Integrating Functional Safety and Security Features in Automotive Processors for Robust Protection

Integrating functional safety and security features in automotive processors is vital to protect vehicles from potential attacks and maintain consumer trust. The increasing complexity of automotive systems and rising security risks call for a holistic approach to Security and safety.

FREMONT, CA: The automotive industry has witnessed significant transformations in recent years, introducing advanced features to enhance safety, performance, and driving comfort. These advancements have increased onboard electronic devices controlled by electronic control units (ECUs) and placed automotive processors at the core of vehicle architecture. To ensure the integrity of these systems, automotive processors must incorporate built-in functional safety and security features. This is crucial for safeguarding against potential attacks and maintaining consumers' trust.

The evolution of vehicle architecture has necessitated a focus on addressing and managing the Security of vehicles. With the rise of wireless firmware updates, connection to the 5G network, and vehicle-to-vehicle communication, data traffic has surged, creating vulnerabilities that hackers or attackers may exploit. Protecting valuable information and ensuring the safety of occupants becomes increasingly important as vehicles become increasingly connected and autonomous.

The automotive industry has witnessed a vast array of innovations, including advanced driver-assistance systems (ADAS) like collision avoidance and lane-departure warning, as well as vehicle-to-vehicle (V2V) and vehicle-to-everything (V2X) communication. These systems heavily rely on multicore processors, numerous sensors, and AI algorithms, necessitating robust security measures. Manufacturers of integrated electronic components must integrate appropriate security measures to ensure their products' high quality, reliability, and longevity.

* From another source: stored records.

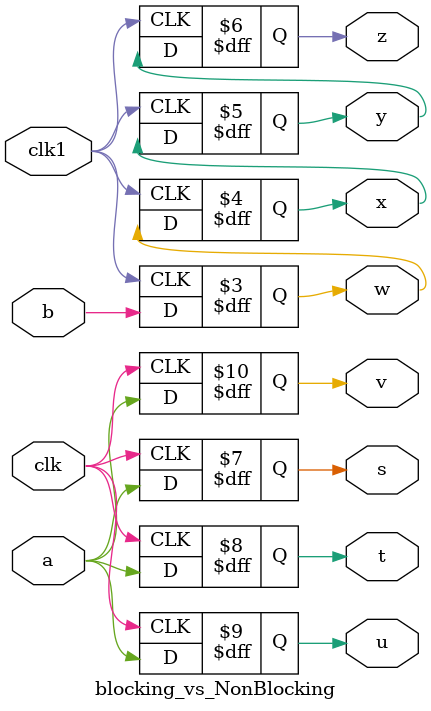
<source format=v>
module blocking_vs_NonBlocking( a,b,s,t,u,v,w,x,y,z,clk,clk1);
input a,b;
input clk,clk1;
output reg w,x,y,z;
output  reg s,t,u,v;

always@(posedge clk)
 begin
    s=a;
    t=s;
    u=t;
    v=u;
    
   
  end
  
always@(posedge clk1)
   begin
      w<=b;
      x<=w;
      y<=x;
      z<=y;
      
     
    end
    
    
  
endmodule

</source>
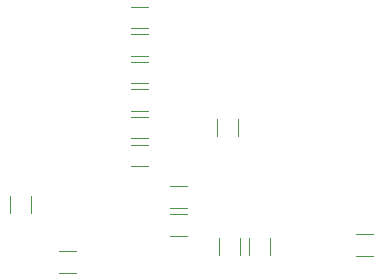
<source format=gbr>
%TF.GenerationSoftware,KiCad,Pcbnew,7.0.8*%
%TF.CreationDate,2023-12-07T20:57:20+01:00*%
%TF.ProjectId,MAIN,4d41494e-2e6b-4696-9361-645f70636258,rev?*%
%TF.SameCoordinates,Original*%
%TF.FileFunction,Legend,Bot*%
%TF.FilePolarity,Positive*%
%FSLAX46Y46*%
G04 Gerber Fmt 4.6, Leading zero omitted, Abs format (unit mm)*
G04 Created by KiCad (PCBNEW 7.0.8) date 2023-12-07 20:57:20*
%MOMM*%
%LPD*%
G01*
G04 APERTURE LIST*
%ADD10C,0.120000*%
G04 APERTURE END LIST*
D10*
%TO.C,R20*%
X127035000Y-133297936D02*
X127035000Y-134752064D01*
X125215000Y-133297936D02*
X125215000Y-134752064D01*
%TO.C,R10*%
X154497936Y-136540000D02*
X155952064Y-136540000D01*
X154497936Y-138360000D02*
X155952064Y-138360000D01*
%TO.C,R25*%
X135472936Y-121935452D02*
X136927064Y-121935452D01*
X135472936Y-123755452D02*
X136927064Y-123755452D01*
%TO.C,R23*%
X135472936Y-126576358D02*
X136927064Y-126576358D01*
X135472936Y-128396358D02*
X136927064Y-128396358D01*
%TO.C,R24*%
X135472936Y-124255904D02*
X136927064Y-124255904D01*
X135472936Y-126075904D02*
X136927064Y-126075904D01*
%TO.C,R17*%
X144735000Y-136847936D02*
X144735000Y-138302064D01*
X142915000Y-136847936D02*
X142915000Y-138302064D01*
%TO.C,R26*%
X135472936Y-119615000D02*
X136927064Y-119615000D01*
X135472936Y-121435000D02*
X136927064Y-121435000D01*
%TO.C,R15*%
X147285000Y-136822936D02*
X147285000Y-138277064D01*
X145465000Y-136822936D02*
X145465000Y-138277064D01*
%TO.C,R19*%
X140227064Y-136660000D02*
X138772936Y-136660000D01*
X140227064Y-134840000D02*
X138772936Y-134840000D01*
%TO.C,R14*%
X142740000Y-128252064D02*
X142740000Y-126797936D01*
X144560000Y-128252064D02*
X144560000Y-126797936D01*
%TO.C,R27*%
X135472936Y-117290000D02*
X136927064Y-117290000D01*
X135472936Y-119110000D02*
X136927064Y-119110000D01*
%TO.C,R21*%
X130827064Y-139785000D02*
X129372936Y-139785000D01*
X130827064Y-137965000D02*
X129372936Y-137965000D01*
%TO.C,R22*%
X135472936Y-128975938D02*
X136927064Y-128975938D01*
X135472936Y-130795938D02*
X136927064Y-130795938D01*
%TO.C,R16*%
X140227064Y-134310000D02*
X138772936Y-134310000D01*
X140227064Y-132490000D02*
X138772936Y-132490000D01*
%TD*%
M02*

</source>
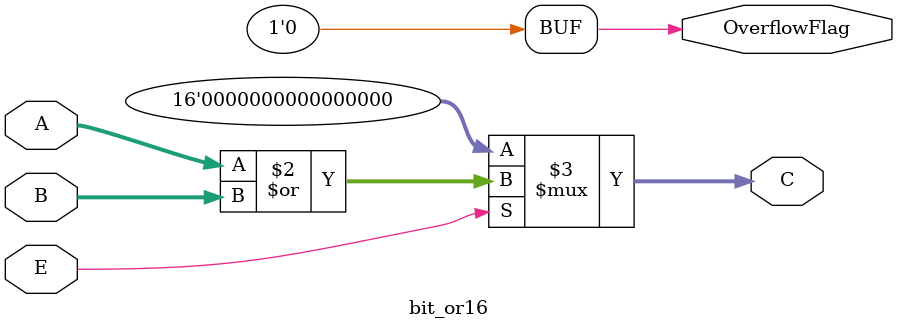
<source format=v>


// Output 1: C; calculation result, 16bit binary
// Output 2: OverflowFlag; 0
// Input 1: A; input, 16bit binary
// Input 2: B; input, 16bit binary
// Input 3: E; enable, 1bit binary

module bit_or16 (output [15:0] C, output OverflowFlag,
	input [15:0] A, input [15:0] B, input E);
	
	assign OverflowFlag = 1'b0;
	assign C=(E == 1'b1)?(A | B):16'b0000000000000000;

endmodule

</source>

In automotive systems, Security and functional safety are interconnected. Functional safety ensures that vehicle capabilities are executed reliably throughout the component or system's expected lifespan without compromising user safety. ISO 26262 is the primary standard governing functional safety. Security, on the other hand, aims to protect the system from potential attacks and is closely intertwined with functional safety. A secure system must be resilient against attacks while fulfilling its intended functionality.

Security and safety must be considered concurrently in the electronic design of vehicles. A robust security architecture is crucial to prevent vulnerabilities that could disrupt system operation. Both hardware and software levels must be designed with robustness in mind to ensure system integrity. Intellectual property protection, system-on-chip (SoC) development, and microcontroller (MCU) design practices help prevent systematic errors. Redundancy and ongoing inspections during the product's lifespan mitigate random errors.

To address the complexity of new automotive designs, discrete functional safety and Security features may not yield optimal results. Processors for safety-critical automotive applications must have built-in functional safety features while offering defense against malicious attacks. It is essential to consider functional safety and Security throughout the design phase and the processor selection process. By integrating these features from the outset, the automotive industry can pave the way for a new generation of safe and secure vehicles.